Getting your groove on is good medicine

04/04/2011

Finnerud_dancing Anybody want to dance? 

Dancing has never been a fad … indeed it’s likely one of the first arts human beings created … but even so it seems like there’s a lot of it coming up today.  Turn on your television and what do you see?  Dancing with the Stars, America’s Best Dance Crew, So You Think You Can Dance …

Much of this has the reputation as being just reality TV, but could it also be an expression of something joyful, even healthy? 

In a recent article, Psychology today spoke to the mounting and compelling evidence suggesting that “getting your groove on” is psychologically, physically, and spiritually invigorating. 

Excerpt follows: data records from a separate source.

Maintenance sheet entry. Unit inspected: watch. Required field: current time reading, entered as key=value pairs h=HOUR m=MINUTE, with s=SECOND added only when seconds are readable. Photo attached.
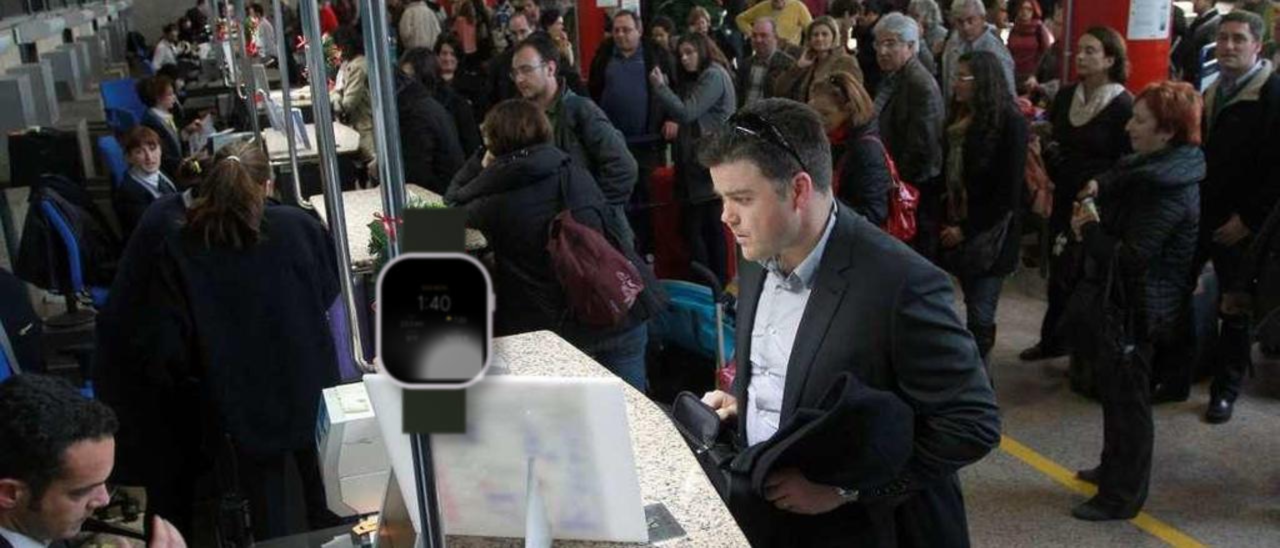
h=1 m=40
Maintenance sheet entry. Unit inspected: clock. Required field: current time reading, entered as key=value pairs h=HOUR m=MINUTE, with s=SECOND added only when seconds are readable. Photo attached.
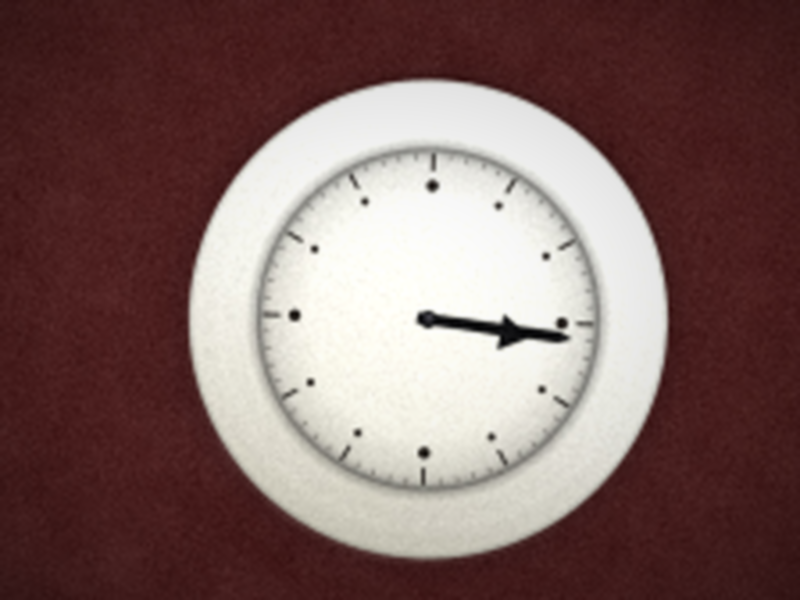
h=3 m=16
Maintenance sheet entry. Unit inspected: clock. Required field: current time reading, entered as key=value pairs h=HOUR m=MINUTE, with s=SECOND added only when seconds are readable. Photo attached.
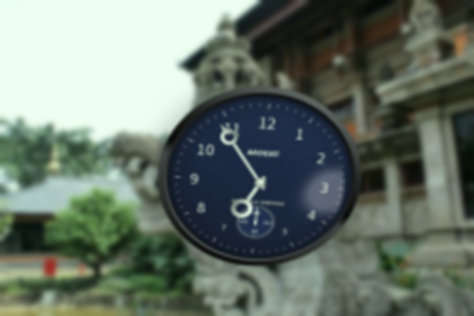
h=6 m=54
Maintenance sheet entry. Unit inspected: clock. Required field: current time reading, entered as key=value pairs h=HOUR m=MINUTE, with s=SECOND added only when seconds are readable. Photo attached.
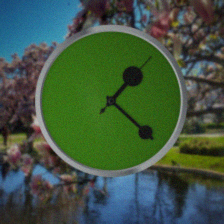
h=1 m=22 s=7
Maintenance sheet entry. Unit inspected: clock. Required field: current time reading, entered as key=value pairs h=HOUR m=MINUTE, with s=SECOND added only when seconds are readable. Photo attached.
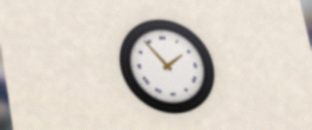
h=1 m=54
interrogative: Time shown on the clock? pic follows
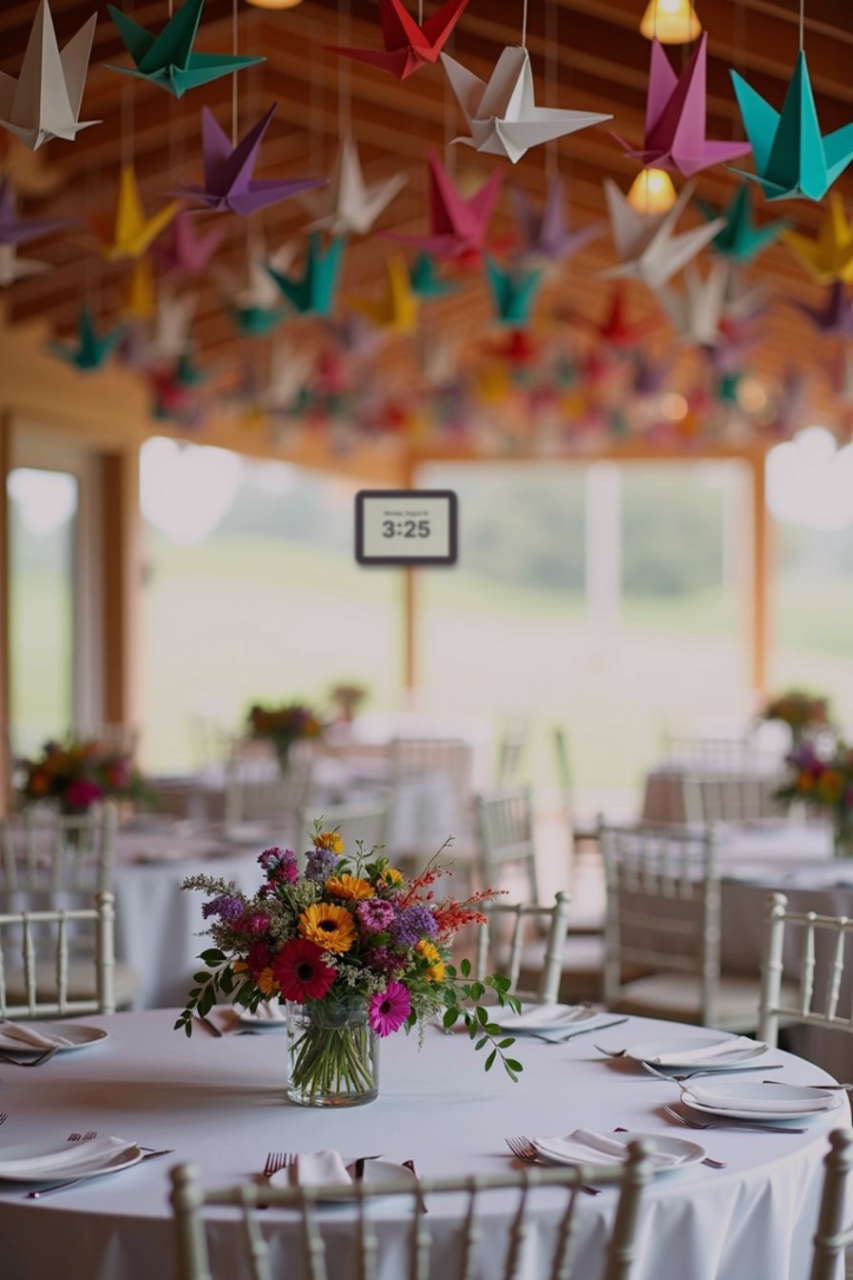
3:25
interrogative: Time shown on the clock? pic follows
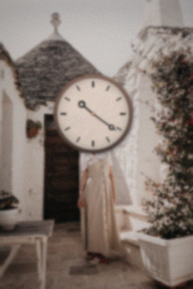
10:21
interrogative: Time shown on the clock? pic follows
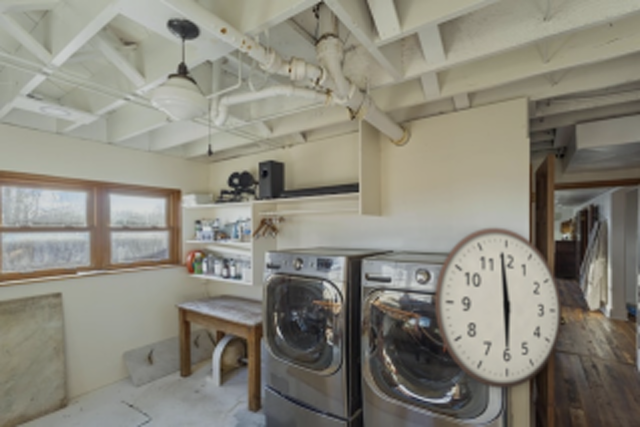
5:59
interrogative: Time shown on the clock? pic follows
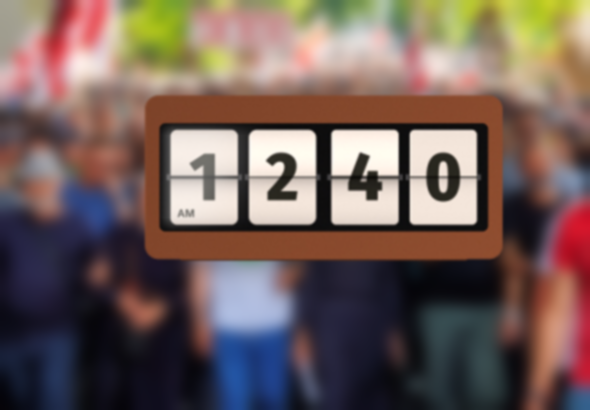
12:40
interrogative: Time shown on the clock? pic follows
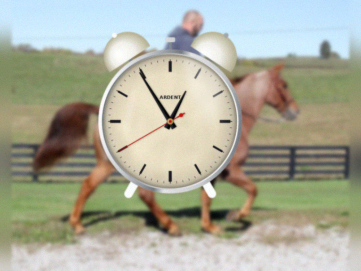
12:54:40
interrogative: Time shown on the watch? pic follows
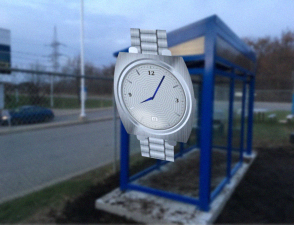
8:05
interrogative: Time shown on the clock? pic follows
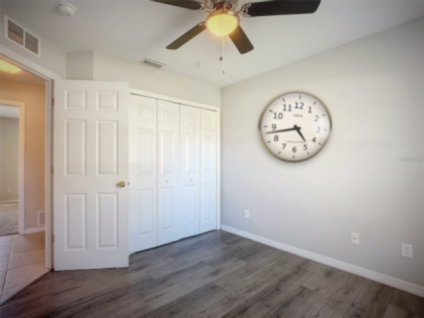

Researchers at the University of New England looked at the effects of “tango dancing” over a period of six weeks with people diagnosed with depression and other mental health issues. Researcher Rosa Pinniger found that tango dancing with a partner is an effective alternative therapy for those suffering from anxiety and depression. Tango dancing was found to interrupt the negative cyclic thought patterns through the practice of “mindful awareness” and connection with one’s partner and the dance routine. Through the mindfulness practices that the tango dance requires, participants experienced freedom from their detrimental thought patterns that led to the symptoms of anxiety and depression.

The expressivity inherent in tango and other dance exercise regimens help people release emotions that have been “stored” in the body; keeping it all in the body can have deleterious health effects.  Indeed, Zumba, body movement, and other creative arts practices are increasingly becoming part of the realm of psychotherapeutic practice under the umbrella of expressive arts therapies. Leading the revolution in training expressive arts therapists is Dr. Natalie Rogers, daughter of the late humanist Carl Rogers.